Modelling monthly mean air temperature using artificial neural network, adaptive neuro-fuzzy inference system and support vector regression methods: A case of study for Turkey.
Journal:
Network (Bristol, England)
Published Date:
May 13, 2020
Abstract
The accurate modelling and prediction of air temperature values is an exceptionally important meteorological variable that affects in many areas. The present study is aimed at developing models for the prediction of monthly mean air temperature values in Turkey using ANN, ANFIS and SVM methods.

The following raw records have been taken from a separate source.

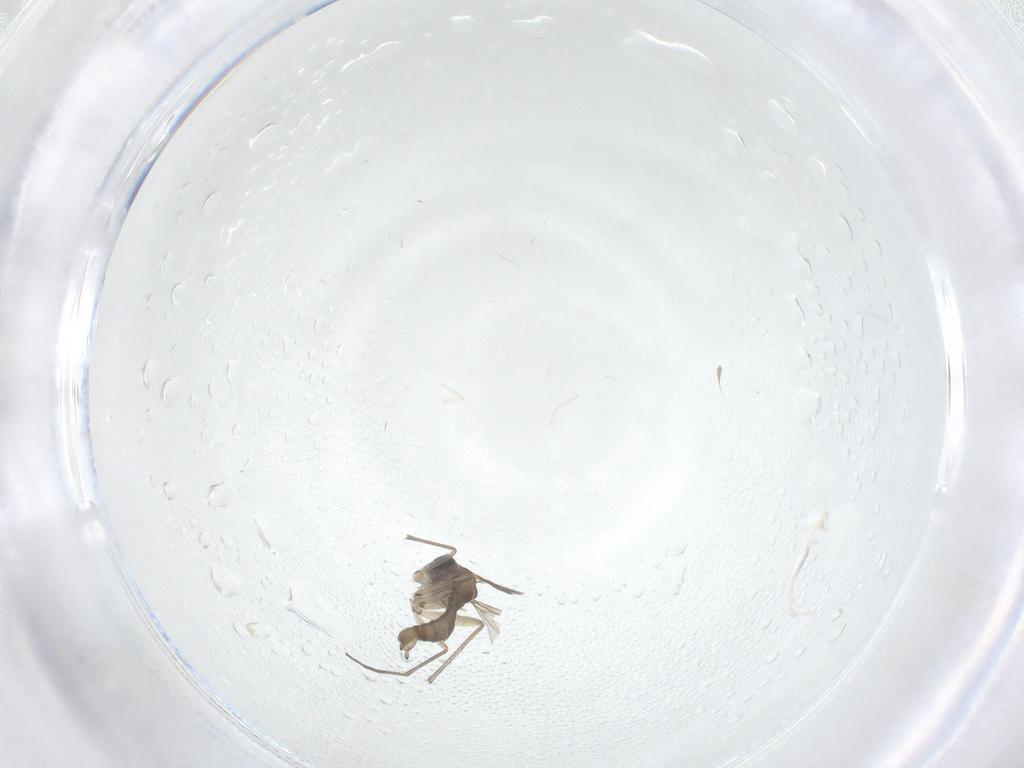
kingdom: Animalia
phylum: Arthropoda
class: Insecta
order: Diptera
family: Sciaridae
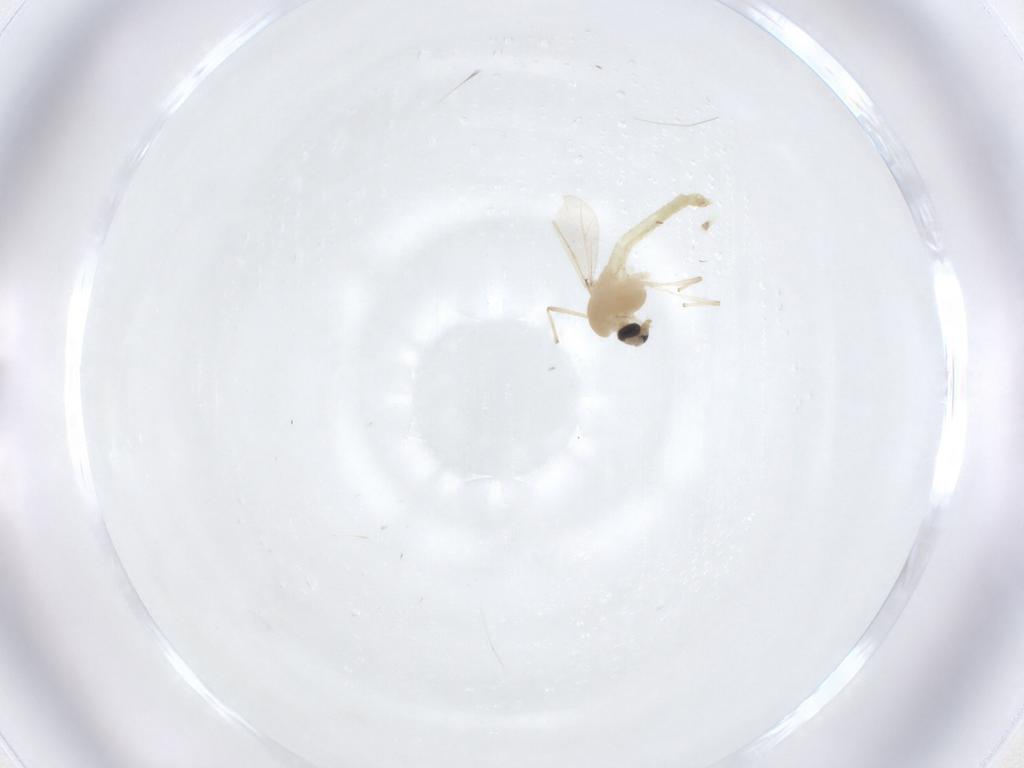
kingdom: Animalia
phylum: Arthropoda
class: Insecta
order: Diptera
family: Chironomidae
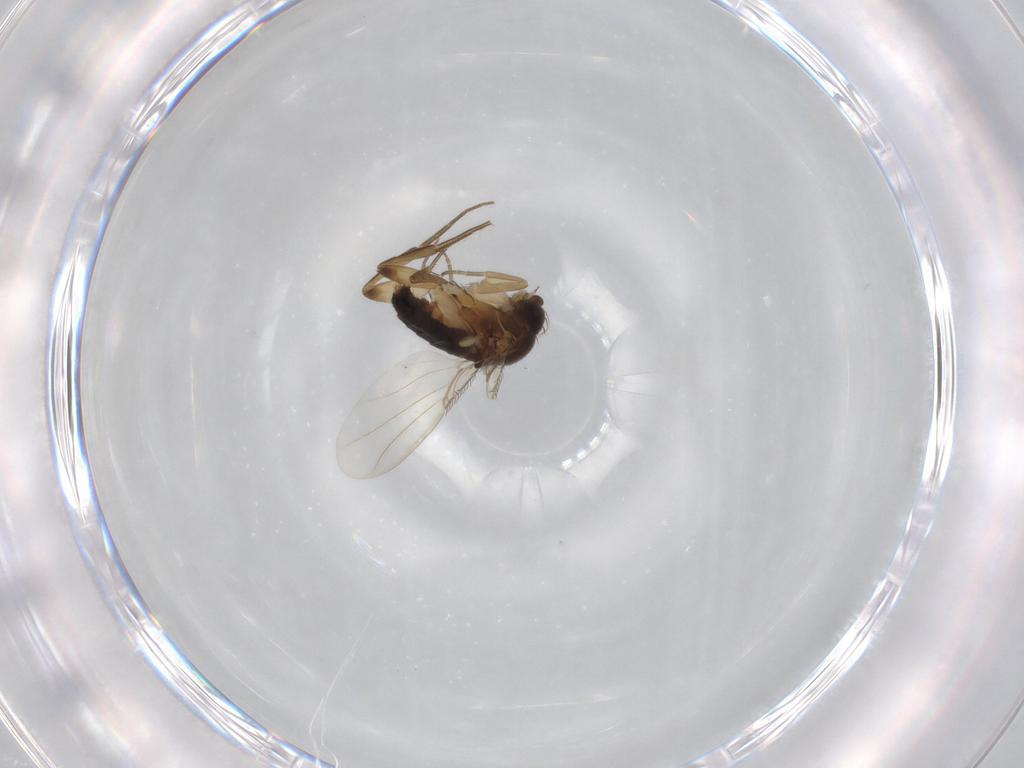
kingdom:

In developing the models, the monthly data derived from eight stations of the TSMS for the 1963-2015 period were used, including latitude, longitude, elevation, month, and minimum, maximum and mean air temperatures. The performances of the ANN, ANFIS and SVM models were compared using R, MSE, MAPE and RRMSE. In order to verify the differences between the predicted temperature values provided by the ANN, ANFIS and SVM models and the observed temperature values derived from the stations, a t-test analysis was conducted, and the best ANN, ANFIS and SVM models were determined according to the statistical performance values. These models were then used to make air temperature predictions for the cities. Manova was carried out to determine the effects of the differences temperature predictions and RRMSE values of the models. Generally, the statistical performance values of the ANFIS models were found to be slightly better than those of the ANN and SVM models.